PERTURBATION METHODS

For the small-disturbance solution techniques that are treated in this book, approximations to the exact mathematical problem formulation are made to facilitate the determination of a solution. Since for incompressible and irrotational flow the governing partial differential equation is linear, the approximations are made to the body boundary condition. For example, for the three-dimensional wing in Chapter 4, only terms linear in thickness, camber, and angle of attack are kept and the boundary condition is transferred to the x-y plane. The solution technique is therefore a “first-order” thin-wing theory.

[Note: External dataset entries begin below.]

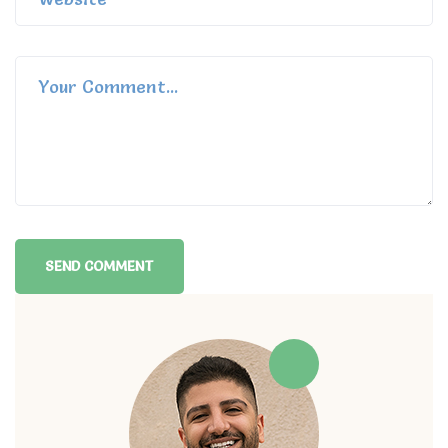
Alternative: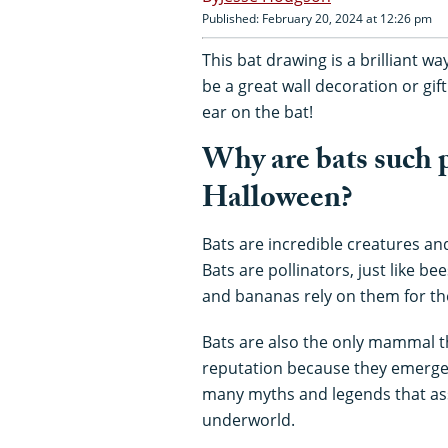
Published: February 20, 2024 at 12:26 pm
This bat drawing is a brilliant w
be a great wall decoration or gif
ear on the bat!
Why are bats such p
Halloween?
Bats are incredible creatures an
Bats are pollinators, just like b
and bananas rely on them for the
Bats are also the only mammal th
reputation because they emerge a
many myths and legends that asso
underworld.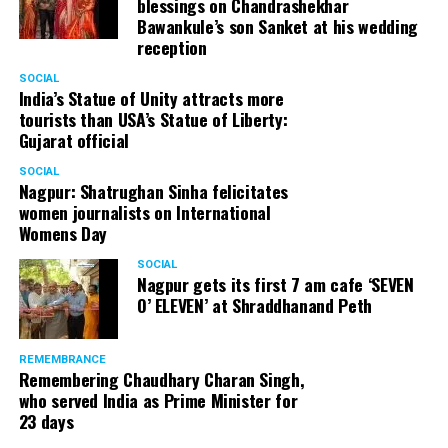
blessings on Chandrashekhar
Bawankule’s son Sanket at his wedding
reception
SOCIAL
India’s Statue of Unity attracts more
tourists than USA’s Statue of Liberty:
Gujarat official
SOCIAL
Nagpur: Shatrughan Sinha felicitates
women journalists on International
Womens Day
SOCIAL
Nagpur gets its first 7 am cafe ‘SEVEN
O’ ELEVEN’ at Shraddhanand Peth
REMEMBRANCE
Remembering Chaudhary Charan Singh,
who served India as Prime Minister for
23 days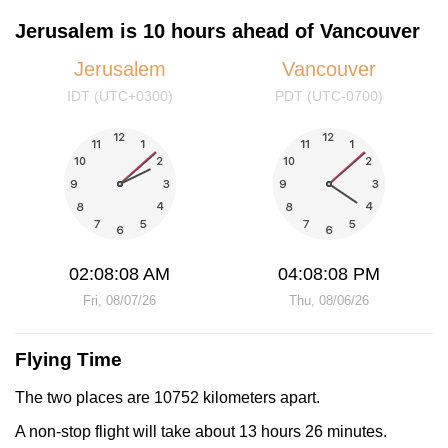
Jerusalem is 10 hours ahead of Vancouver
Jerusalem
Vancouver
IDT (UTC+0300)
PDT (UTC-0700)
02:08:08 AM
04:08:08 PM
Fri, 08/07/26
Thu, 08/06/26
Flying Time
The two places are 10752 kilometers apart.
A non-stop flight will take about 13 hours 26 minutes.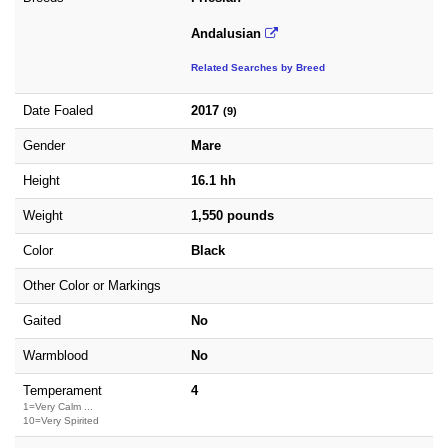
Andalusian
Related Searches by Breed
Date Foaled
2017
(9)
Gender
Mare
Height
16.1 hh
Weight
1,550 pounds
Color
Black
Other Color or Markings
Gaited
No
Warmblood
No
Temperament
4
1=Very Calm ...
10=Very Spirited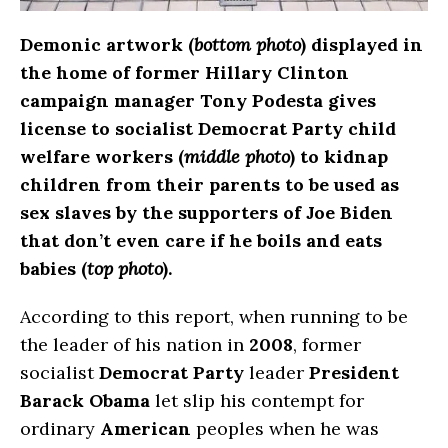
Demonic artwork (
bottom photo
) displayed in
the home of former Hillary Clinton
campaign manager Tony Podesta gives
license to socialist Democrat Party child
welfare workers (
middle photo
) to kidnap
children from their parents to be used as
sex slaves by the supporters of Joe Biden
that don’t even care if he boils and eats
babies (
top photo
).
According to this report, when running to be
the leader of his nation in
2008
, former
socialist
Democrat Party
leader
President
Barack Obama
let slip his contempt for
ordinary
American
peoples when he was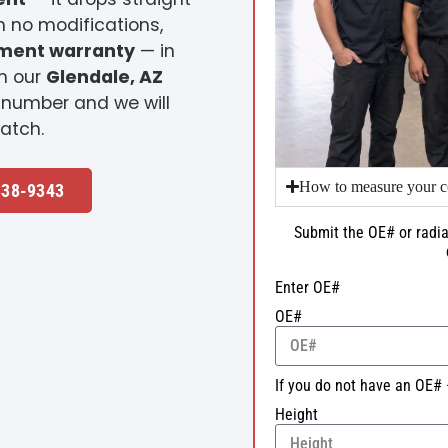
h no modifications,
ement warranty
— in
m our
Glendale, AZ
 number and we will
atch.
How to measure your c
338-9343
Submit the OE# or radia
Enter OE#
OE#
If you do not have an OE# 
Height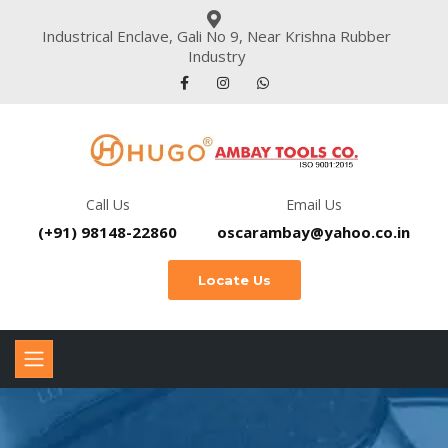
Industrical Enclave, Gali No 9, Near Krishna Rubber
Industry
Call Us
Email Us
(+91) 98148-22860
oscarambay@yahoo.co.in
Locate Us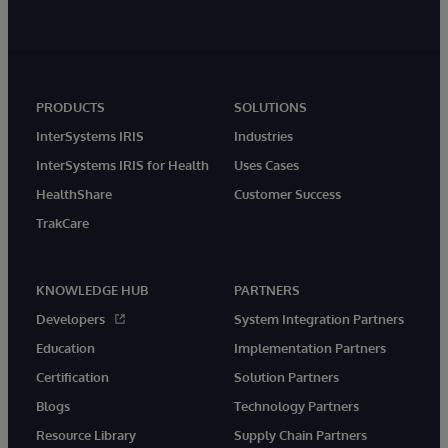
PRODUCTS
SOLUTIONS
InterSystems IRIS
Industries
InterSystems IRIS for Health
Uses Cases
HealthShare
Customer Success
TrakCare
KNOWLEDGE HUB
PARTNERS
Developers
System Integration Partners
Education
Implementation Partners
Certification
Solution Partners
Blogs
Technology Partners
Resource Library
Supply Chain Partners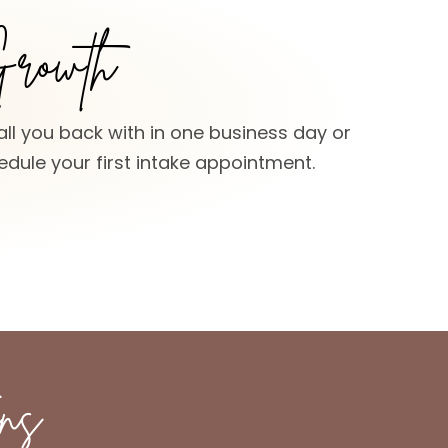
Growth
all you back with in one business day or
dule your first intake appointment.
ns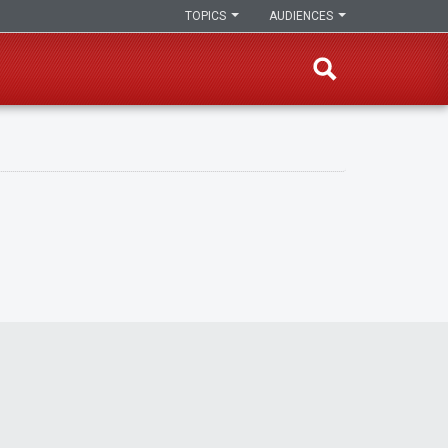
TOPICS
AUDIENCES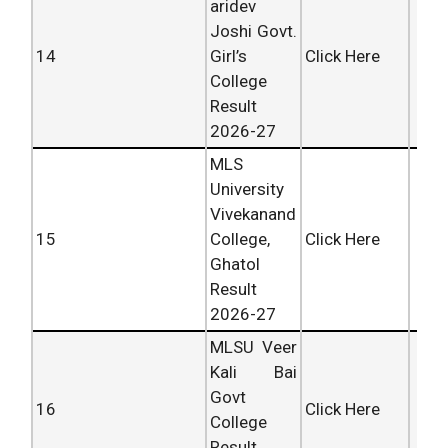
aridev
Joshi Govt.
14
Girl’s
Click Here
College
Result
2026-27
MLS
University
Vivekanand
15
College,
Click Here
Ghatol
Result
2026-27
MLSU Veer
Kali Bai
Govt
16
Click Here
College
Result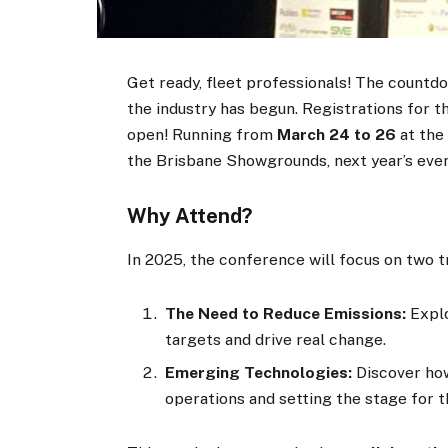
Get ready, fleet professionals! The countdo
the industry has begun. Registrations for 
open! Running from
March 24 to 26
at the
the Brisbane Showgrounds, next year’s even
Why Attend?
In 2025, the conference will focus on two t
The Need to Reduce Emissions:
Explo
targets and drive real change.
Emerging Technologies:
Discover how
operations and setting the stage for 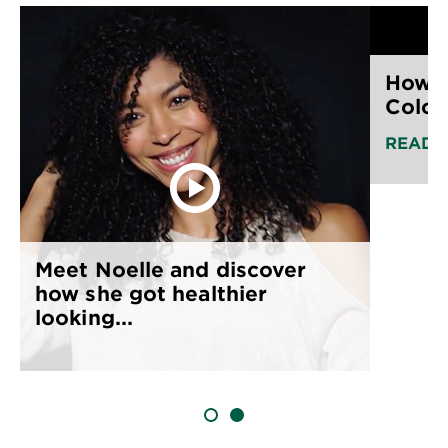
How t
Color
READ 
Meet Noelle and discover
how she got healthier
looking...
SLIDE 1
SLIDE 2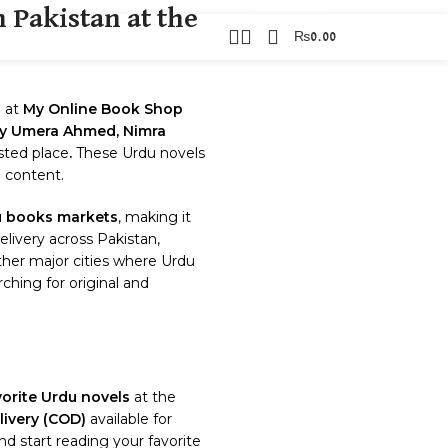
Contact Us
 Pakistan at the
₨
0.00
TACT US
s
at
My Online Book Shop
 by Umera Ahmed, Nimra
usted place
.
These Urdu novels
g content.
 books markets
, making it
elivery across Pakistan,
other major cities where Urdu
ching for original and
vorite Urdu novels
at the
ivery (COD)
available for
d start reading your favorite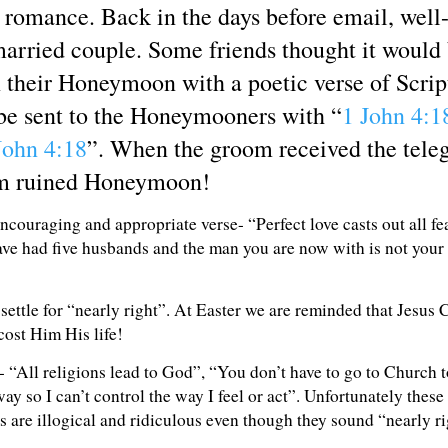
romance. Back in the days before email, well-
married couple. Some friends thought it would
their Honeymoon with a poetic verse of Script
 be sent to the Honeymooners with “
1 John 4:1
John 4:18
”. When the groom received the teleg
am ruined Honeymoon!
couraging and appropriate verse- “Perfect love casts out all fe
have had five husbands and the man you are now with is not your
settle for “nearly right”. At Easter we are reminded that Jesus 
cost Him His life!
e- “All religions lead to God”, “You don’t have to go to Church t
 so I can’t control the way I feel or act”. Unfortunately these 
s are illogical and ridiculous even though they sound “nearly ri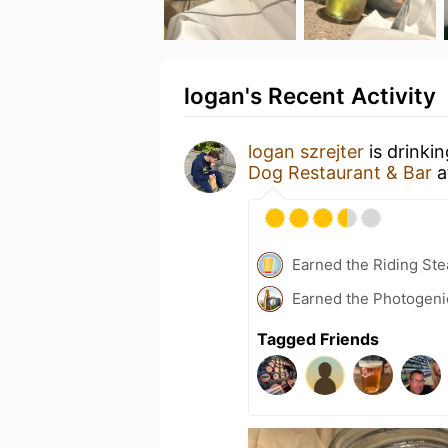
logan's Recent Activity
logan szrejter
is drinki
Dog Restaurant & Bar
a
Earned the Riding Ste
Earned the Photogeni
Tagged Friends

The small-disturbance methods developed here can be thought of as providing the first term in a perturbation series expansion of the solution to the exact mathematical problem and terms that were neglected in determining the first term will come into play in the solution for the following terms. In this book we will follow the lead of Van Dyke5 3 and use the thin-airfoil problem as the vehicle for the presentation of the ideas and some of the details of perturbation methods and their applicability to aerodynamics. First, the thin-airfoil solution will be introduced as the first term in a small-disturbance expansion and the mathematical problem for the next term will be derived. An example of a second-order solution will be presented and the failure of the expansion in the leading-edge region will be noted. A local solution applicable
in the leading-edge region will be obtained and the method of matched asymptotic expansions will be used to provide a solution valid for the complete airfoil. Finally, the thin airfoil in ground effect will be studied to illustrate an expansion within an expansion.